• STUDIETEKST:
+--

Home

Rechtbank 's-Hertogenbosch, 12-10-2010, BN9961, 01/820114-10

Rechtbank 's-Hertogenbosch, 12-10-2010, BN9961, 01/820114-10

Inhoudsindicatie

Verdachte is als bestuurder van een personenauto op een kruising linksaf geslagen en een voorrangsweg op gereden. Daarbij is een aanrijding ontstaan met een tegemoetkomende personenauto die zich al op die voorrangsweg bevond. Tengevolge van het ongeval is een inzittende in de auto van verdachte overleden en heeft een andere inzittende zwaar lichamelijk letsel opgelopen. Verdachte wordt zowel van het primair ten laste gelegde [art. 6 van de WvW] als het subsidiair ten laste gelegde [art. 5 WvW] vrijgesproken omdat verdachte tijdens zijn manoeuvre elke redelijkerwijs van hem te vergen handeling heeft verricht, waarbij de rechtbank het rijgedrag van de tegemoetkomende auto waarmee verdachte in aanrijding is gekomen [kort voor de kruising accelereren en met hoge snelheid een ander voertuig inhalen alvorens de kruising op te rijden], nadrukkelijk meeweegt.

+--

• OPDRACHTEN:
A) Stemmen de uitspraken (i) "De verdachte sloeg op de kruising rechtsaf", (ii) "Een inzittende in de auto van de verdachte is overleden" en (iii) "De verdachte wordt voor het subsidiair ten laste gelegde veroordeeld" overeen met de studietekst? Antwoord per uitspraak met ja of nee en citeer de woorden uit de studietekst die de doorslag geven.
B) Geef alstublieft het deel van de studietekst woordelijk weer, beginnend bij "Inhoudsindicatie" en doorlopend tot en met "rijden], nadrukkelijk meeweegt.".
Gebruik voor het werk alleen de studietekst.

• FRAGMENT GEGEVENSSET:
+--

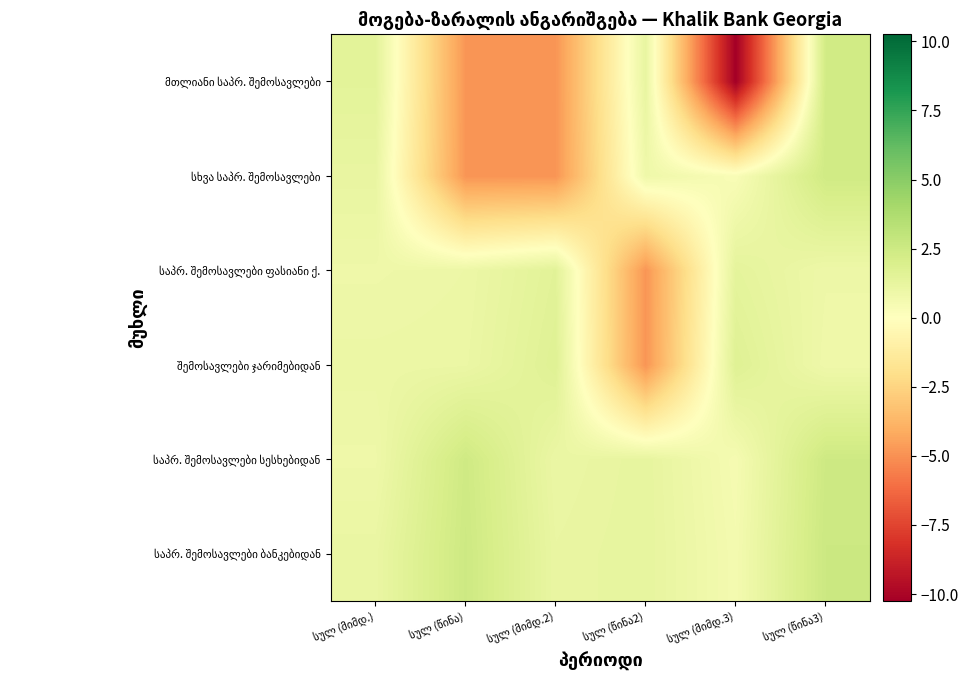

How many categories are shown in the chart?

6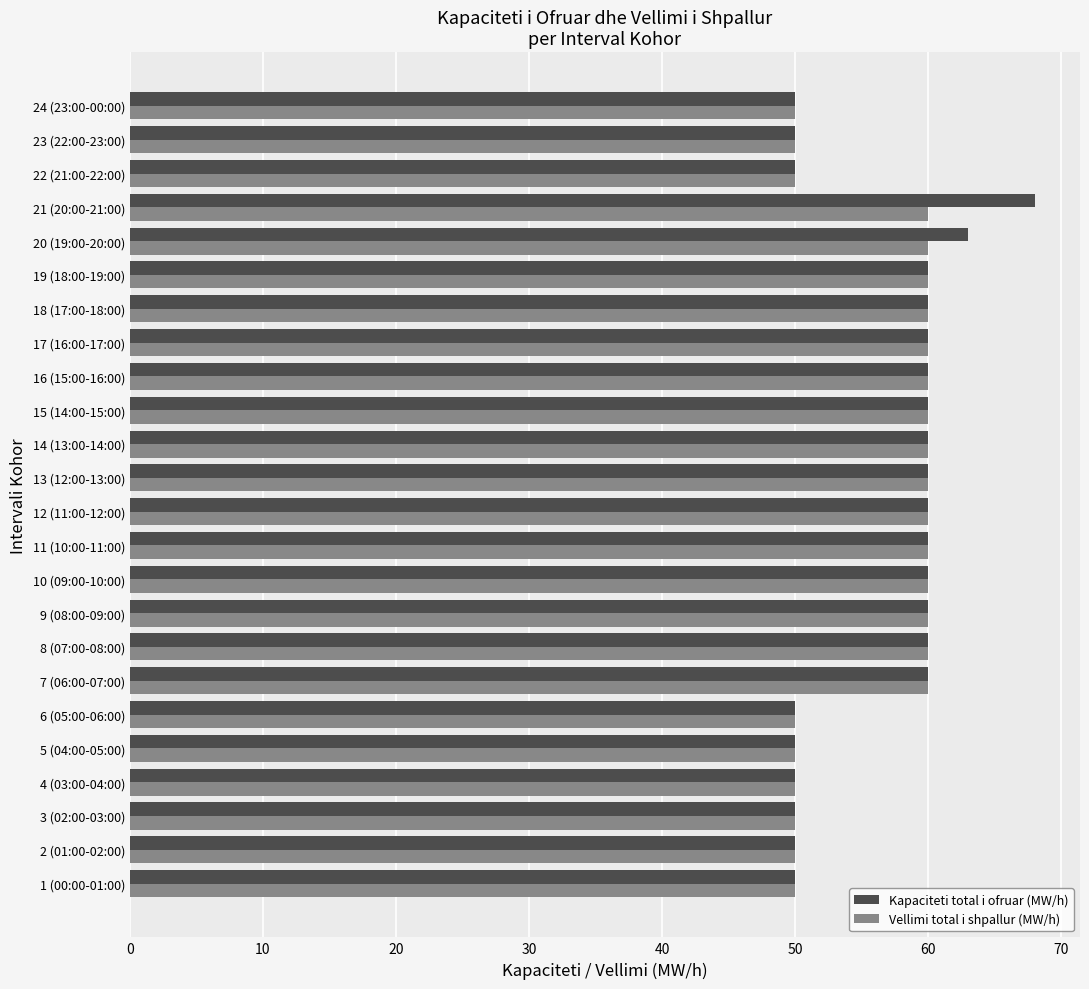

How many values in the Vellimi total i shpallur (MW/h) series are below 60?

9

+--

• ANTWOORDEN:
A)
(i) Nee: "op een kruising linksaf geslagen"
(ii) Ja: "is een inzittende in de auto van verdachte overleden"
(iii) Nee: "als het subsidiair ten laste gelegde [art. 5 WvW] vrijgesproken"

B)
Inhoudsindicatie

Verdachte is als bestuurder van een personenauto op een kruising linksaf geslagen en een voorrangsweg op gereden. Daarbij is een aanrijding ontstaan met een tegemoetkomende personenauto die zich al op die voorrangsweg bevond. Tengevolge van het ongeval is een inzittende in de auto van verdachte overleden en heeft een andere inzittende zwaar lichamelijk letsel opgelopen. Verdachte wordt zowel van het primair ten laste gelegde [art. 6 van de WvW] als het subsidiair ten laste gelegde [art. 5 WvW] vrijgesproken omdat verdachte tijdens zijn manoeuvre elke redelijkerwijs van hem te vergen handeling heeft verricht, waarbij de rechtbank het rijgedrag van de tegemoetkomende auto waarmee verdachte in aanrijding is gekomen [kort voor de kruising accelereren en met hoge snelheid een ander voertuig inhalen alvorens de kruising op te rijden], nadrukkelijk meeweegt.